Learning the science of music requires logic, yes, but music requires all your abilities. Pattern recognition and sensing are vital to music, and other disciplines too. We undervalue those skills greatly.
Let’s talk about the way Western society worships ‘cleverness’: which is basically seen as the ability to do maths and science, memorise a lot of information, problem-solve, and win arguments. In some circles, every issue must be up for debate (however sensitive), and being emotionally invested in a position is simply weird.
This attitude is based in a very white, Western, masculine conception of thought, which is itself rooted in structural oppression and prejudice. It was held for centuries that women are more intuitive, emotional, prone to hysteria and incapable of logic, whilst men were naturally more rational. (Those views are still being aired.) White supremacists also hold that other races are intellectually inferior and incapable of rational thought.
In this paradigm, white male = capable of rational thought, which makes you fully human (“I think, therefore I am.”) Anyone perceived to exist outside this bubble of rational thought must be less human.
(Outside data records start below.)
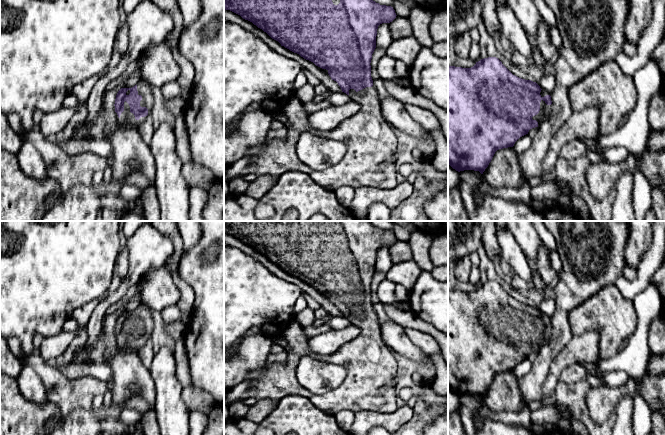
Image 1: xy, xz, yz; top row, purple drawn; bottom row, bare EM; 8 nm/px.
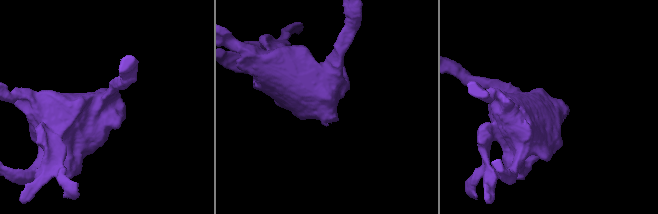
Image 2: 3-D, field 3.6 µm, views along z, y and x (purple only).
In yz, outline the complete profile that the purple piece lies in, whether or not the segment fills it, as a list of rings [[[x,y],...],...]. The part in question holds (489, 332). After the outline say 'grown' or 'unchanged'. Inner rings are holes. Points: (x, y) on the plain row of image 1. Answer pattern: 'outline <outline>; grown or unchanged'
outline [[[496,281],[481,283],[471,292],[448,290],[448,388],[458,396],[474,394],[483,398],[497,374],[513,371],[520,361],[528,358],[530,353],[538,351],[541,346],[549,342],[551,328],[551,319],[542,314],[536,306],[513,299]]]; grown

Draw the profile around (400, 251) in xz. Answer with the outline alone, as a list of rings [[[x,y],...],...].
[[[396,240],[396,242],[390,246],[390,256],[392,264],[412,259],[412,251],[409,243],[406,241]]]

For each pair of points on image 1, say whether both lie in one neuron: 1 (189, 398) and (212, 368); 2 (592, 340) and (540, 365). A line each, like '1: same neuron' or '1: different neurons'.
1: different neurons
2: different neurons

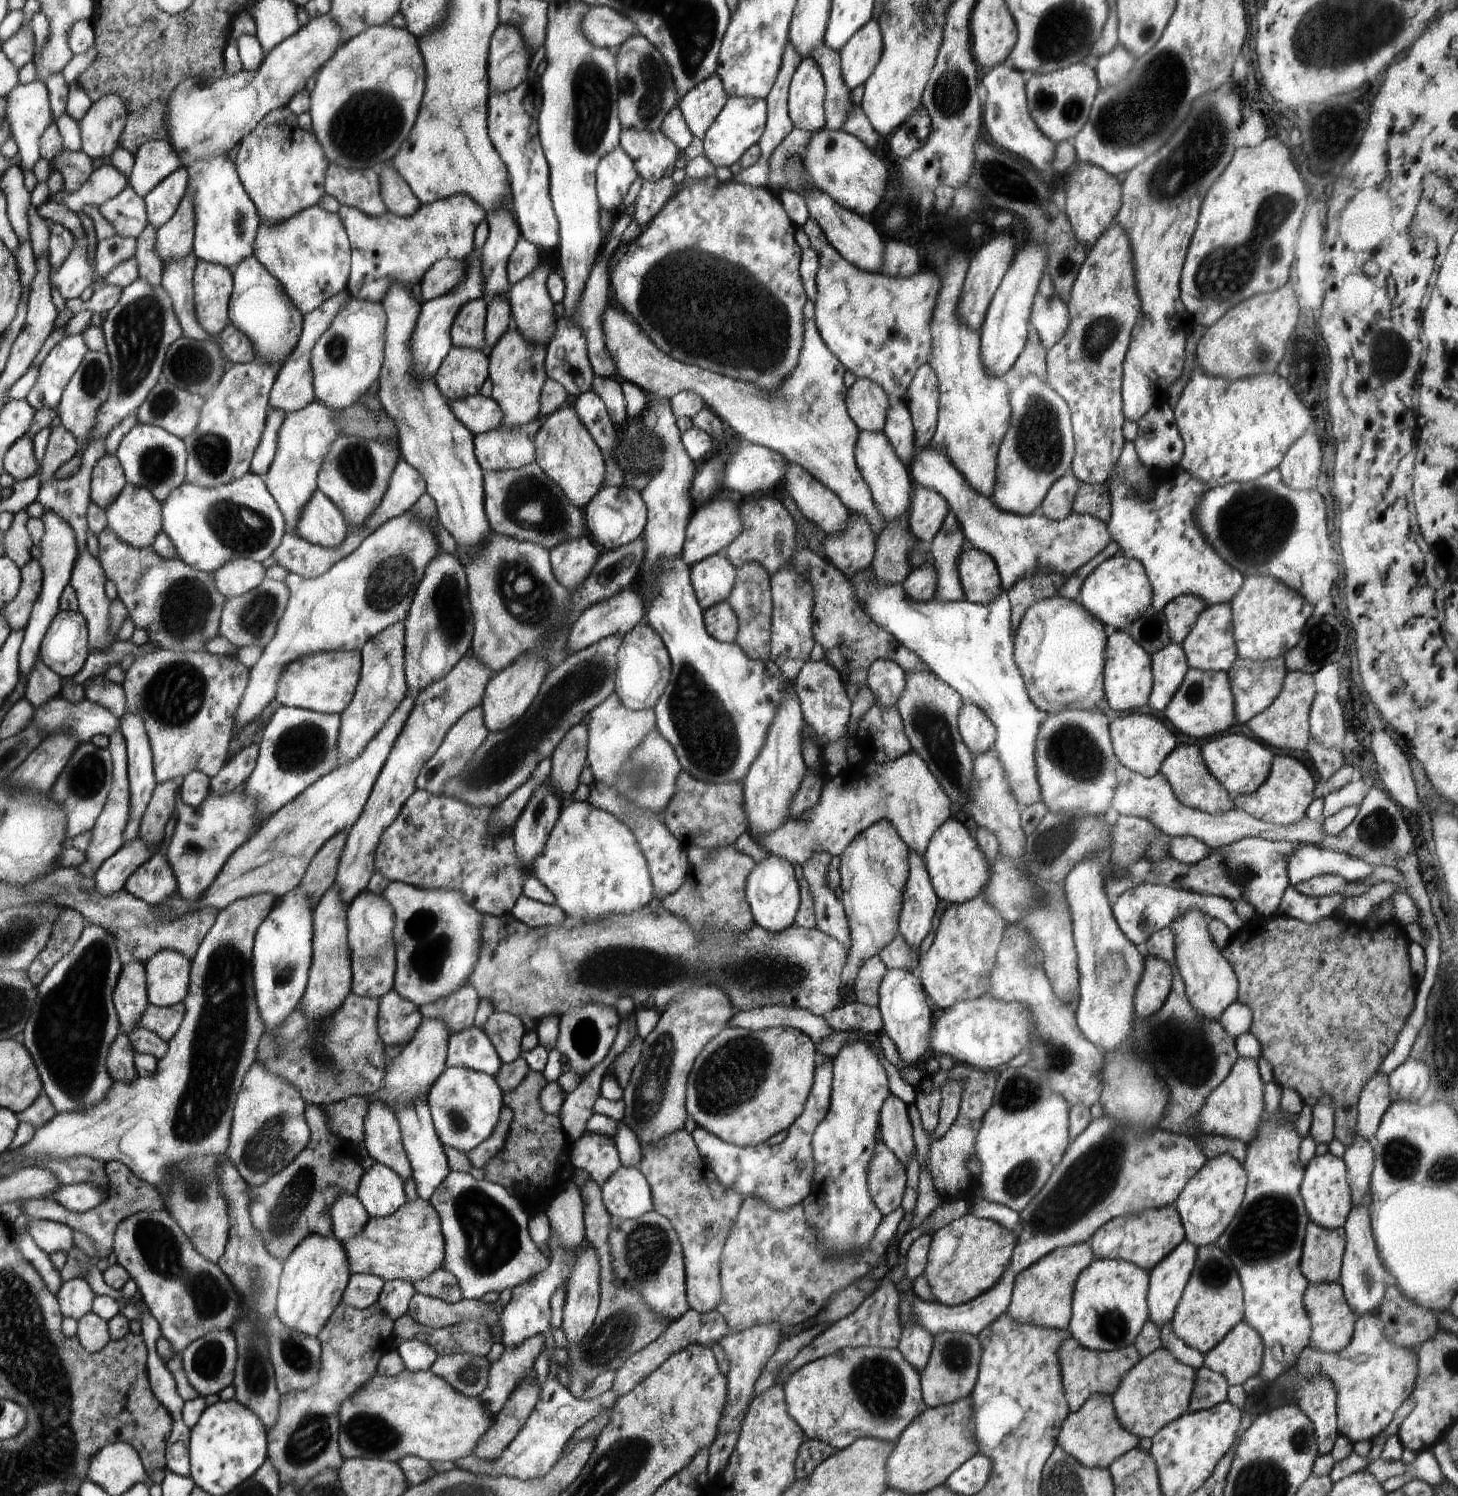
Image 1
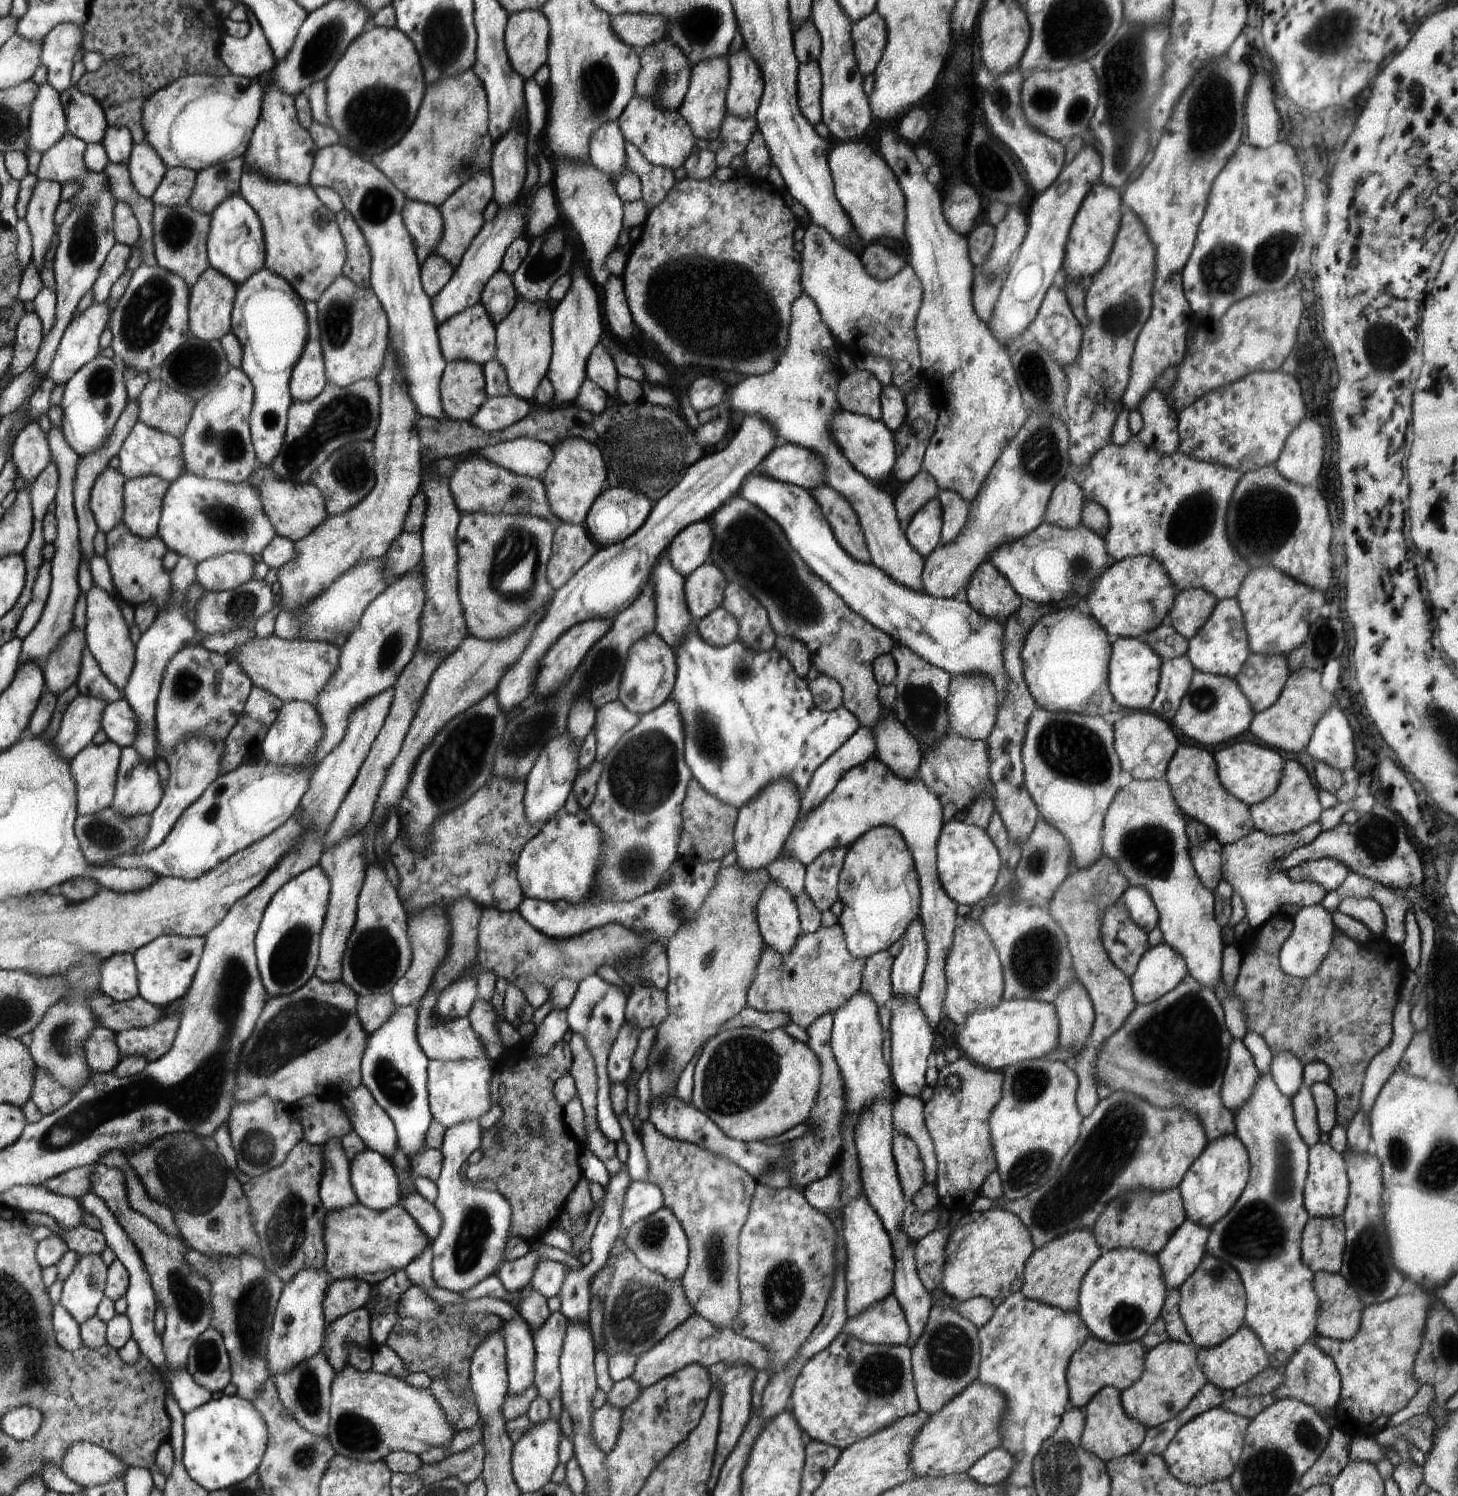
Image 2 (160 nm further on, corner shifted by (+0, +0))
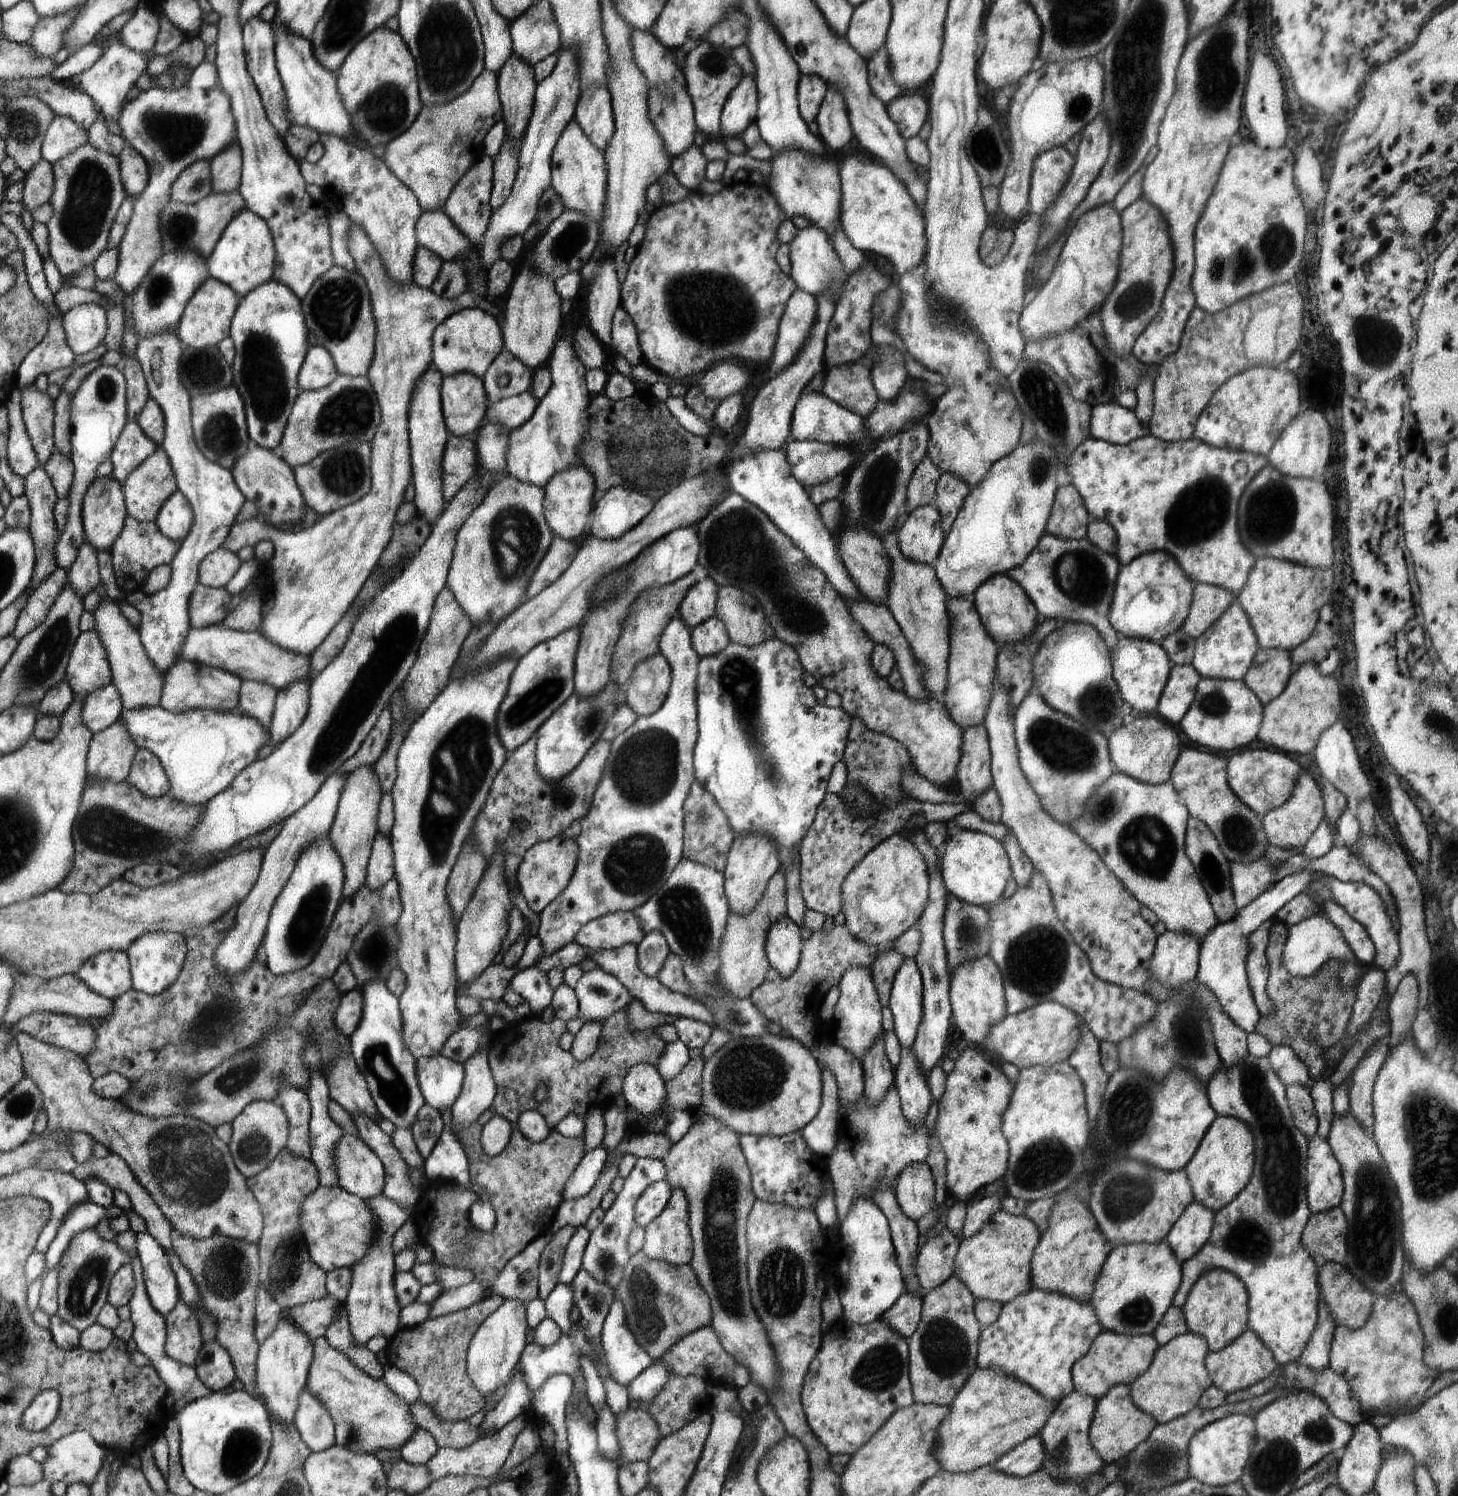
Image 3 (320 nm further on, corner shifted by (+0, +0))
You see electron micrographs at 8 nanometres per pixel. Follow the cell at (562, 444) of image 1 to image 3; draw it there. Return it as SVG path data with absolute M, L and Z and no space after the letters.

Rational thought has long been a trump card, held over the heads of people who are assumed to be inferior.
I am not saying that rational thought is Bad in itself; it can be used for great purposes, by people of any background. But I am saying that there is no superior thinking style, and that logic and rationality are perhaps overrated. Your way of thinking does not make you more or less human than anybody else. There is no inferior way to think!
Intuition, pattern recognition, sensing and emotion have long been seen as inferior to logic. How much of our prejudice against non-linear, intuitive thought is based on a bigoted view of thought?
That leads me on to my last point: that it’s ableist to worship logic.
I was 19 before I found out that some neurodivergent people find it hard to think in a linear, logical way. Before that I’d assumed being a good person and being rational were somehow the same thing, but neurodiversity advocates like Mel Baggs changed my perspective.
Much of Baggs’s writing is about hir thinking style, which is non-verbal and based on sensing and pattern recognition. Like many other Autistic people, sie is also preoccupied with ethics.
Being unable to think logically in the conventional way does not make someone wilfully ignorant, nor does logical ability necessarily make you a better person; you can build a logical argument to justify the most evil actions. Let’s not forget Aristotle and Plato argued logically for slavery, and 19th-century scientific racists thought their own arguments were highly rational. Thinking style has nothing to do with character or views.
However, different thinking styles have everything to do with people’s brains being wired differently, which makes for an interesting and diverse world.
So let’s not dislike ourselves for “not thinking properly”. Enjoy the way you think. It’s the only way you will ever know, and the world would be poorer without it.